Conta Moniz Bandeira que logo depois da vitória republicana, a administração Reagan fez um acordo com o Iraque e vendeu armas e material biológico para Saddam Hussein, ao mesmo tempo em que vendia armamento ao governo adversário do Ayatholá Khomeini. Os extraordinários lucros dessa fabulosa venda clandestina foram repassados aos contra da Nicarágua. Esse jogo de enorme complexidade envolveu os serviços de segurança de todos os países da região, além de grandes corporações americanas e grupos mafiosos de compra e venda de armas e drogas.

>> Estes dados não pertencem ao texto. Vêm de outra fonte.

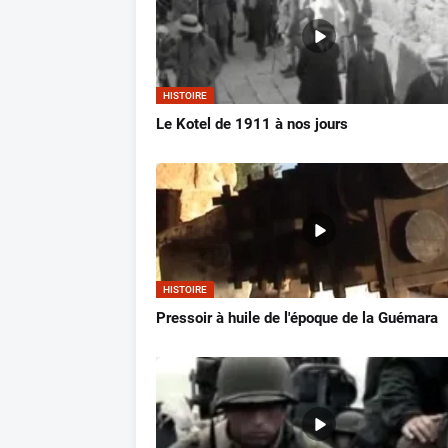
HISTOIRE
Le Kotel de 1911 à nos jours
HISTOIRE
Pressoir à huile de l'époque de la Guémara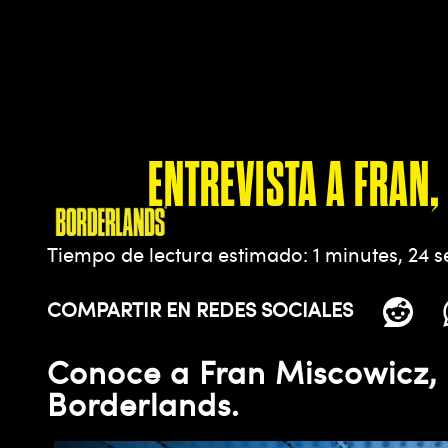
ENTREVISTA A FRAN
Tiempo de lectura estimado
1 minutes, 24 
COMPARTIR EN REDES SOCIALES
Conoce a Fran Miscowicz, 
Borderlands.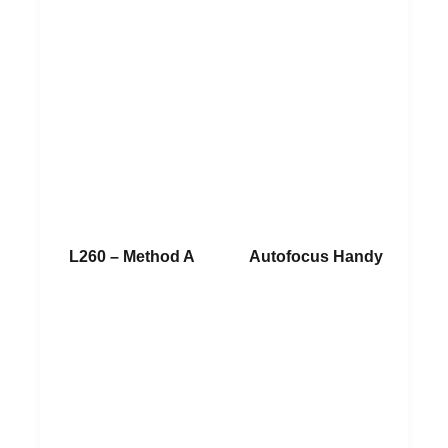
L260 – Method A
Autofocus Handy
อ่านเพิ่ม
อ่านเพิ่ม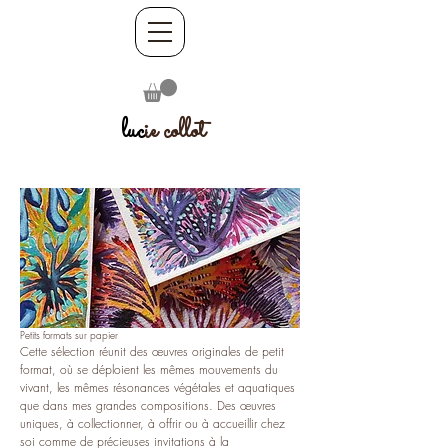
luc
ie collot
Petits formats sur papier
Cette sélection réunit des œuvres originales de petit
format, où se déploient les mêmes mouvements du
vivant, les mêmes résonances végétales et aquatiques
que dans mes grandes compositions. Des œuvres
uniques, à collectionner, à offrir ou à accueillir chez
soi comme de précieuses invitations à la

No caso da ajuda aos contra nicaragüenses ficou comprovado “que o Departamento de Estado efetuara pagamentos aos traficantes de drogas, com fundos autorizados pelo Congresso para assistência humanitária, não só na Nicarágua como em Costa Rica e Honduras”.
O terceiro suporte, identificado por Hobsbawn, estaria relacionado ao neo-conservadorismo, cujo perfil contempla o próprio George Bush, com a certeza dos colonos puritanos de ser um instrumento de Deus na terra. Ao mesmo tempo, com a Revolução Americana que – como todas as grandes revoluções – desenvolveu convicções missioneiras mundiais. A nova estratégia é a de descobrir um inimigo externo que possa representar uma ameaça imediata e mortal para o estilo de vida estadunidense e a vida de seus cidadãos. O fim da União Soviética eliminou o candidato mais óbvio. Em princípios dos anos 90 já se havia detectado a candidatura emergente do “choque cultural”, sobretudo com o islamismo. “Os dominadores mundiais de Washington o reconheceram de imediato e exportaram as enormes possibilidades políticas dos atentados da Al-Qaeda, de 11 de Setembro”.

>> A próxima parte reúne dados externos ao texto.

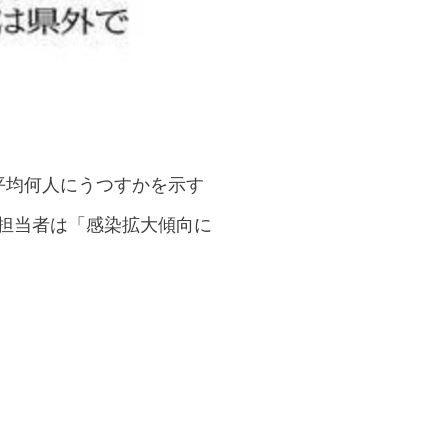
平均何人にうつすかを示す
県の担当者は「感染拡大傾向に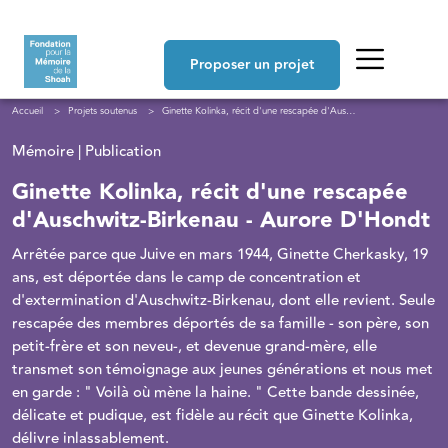
Aller au contenu principal
Navigation principale
Proposer un projet
Fil d'Ariane
Accueil
Projets soutenus
Ginette Kolinka, récit d'une rescapée d'Auschwitz-Birkenau - Aurore D'Hondt
Mémoire | Publication
Ginette Kolinka, récit d'une rescapée
d'Auschwitz-Birkenau - Aurore D'Hondt
Arrêtée parce que Juive en mars 1944, Ginette Cherkasky, 19
ans, est déportée dans le camp de concentration et
d'extermination d'Auschwitz-Birkenau, dont elle revient. Seule
rescapée des membres déportés de sa famille - son père, son
petit-frère et son neveu-, et devenue grand-mère, elle
transmet son témoignage aux jeunes générations et nous met
en garde : " Voilà où mène la haine. " Cette bande dessinée,
délicate et pudique, est fidèle au récit que Ginette Kolinka,
délivre inlassablement.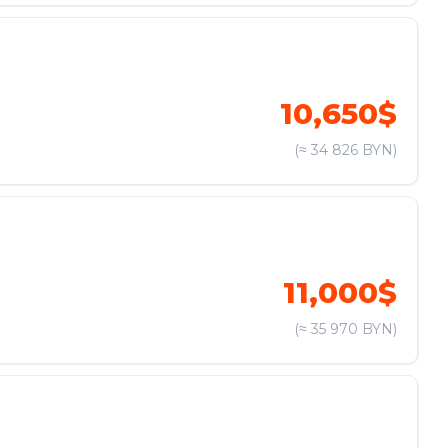
10,650$
(≈ 34 826 BYN)
11,000$
(≈ 35 970 BYN)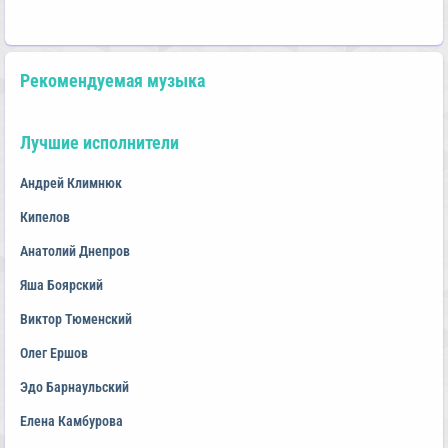
Рекомендуемая музыка
Лучшие исполнители
Андрей Климнюк
Кипелов
Анатолий Днепров
Яша Боярский
Виктор Тюменский
Олег Ершов
Эдо Барнаульский
Елена Камбурова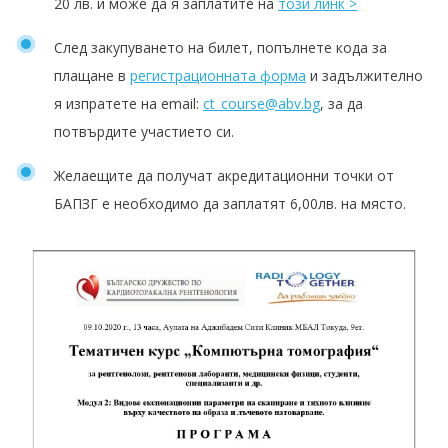
20 лв. и може да я заплатите на
този линк >
След закупуването на билет, попълнете кода за
плащане в
регистрационната форма
и задължително
я изпратете на email:
ct_course@abv.bg
, за да
потвърдите участието си.
Желаещите да получат акредитационни точки от
БАПЗГ е необходимо да заплатят 6,00лв. на място.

Com o fim da Guerra Fria, em que a existência de uma superpotência era a garantia contra a hegemonia da outra, proclamou-se o “fim da história”, o triunfo universal e permanente da nova versão de sociedade capitalista. A superioridade militar dos Estados Unidos era a pavimentação do caminho natural ao pleno desenvolvimento da ambição de supremacia mundial. “O 11 de Setembro era a nova senha para que um grupo de burocratas de Washington declarasse seu domínio sobre o mundo”. Hobsbawn atribui as razões da imediata tomada de posição desse grupo à falta de argumentos para galvanizar o apoio dos tradicionais pilares do império estadunidense construídos no pós-guerra, como o Departamento de Estado, as Forças Armadas, a Inteligência, os tradicionais ideólogos da supremacia, como Kissinger, Brzezinski… Em favor dessa posição reativa o fato de que a imposição da supremacia pelo uso do aparato de guerra “come pela beiradas” a experiência acumulada de planejamento militar e a própria diplomacia dos Estados Unidos. O desastre do Iraque a confirmar este cepticismo.
Outra razão palpável a justificar a falta de entusiasmo dos tradicionais ideólogos da supremacia com a irracionalidade da atual política de Washington é sua falta de sustentabilidade quando exposta aos interesses globais tradicionais do capitalismo estadunidense. Pode ser que tenha sentido em termos de cálculos eleitorais da política interna dos Estados Unidos.

A polêmica, repercutida no seio da sociedade, como no mundo inteiro, parece apontar para uma crise muito mais profunda que não permite dúvidas quanto ao fracasso do projeto de supremacia. Enquanto isso, Tio Sam seguirá fazendo do mundo um lugar intolerável e menos seguro.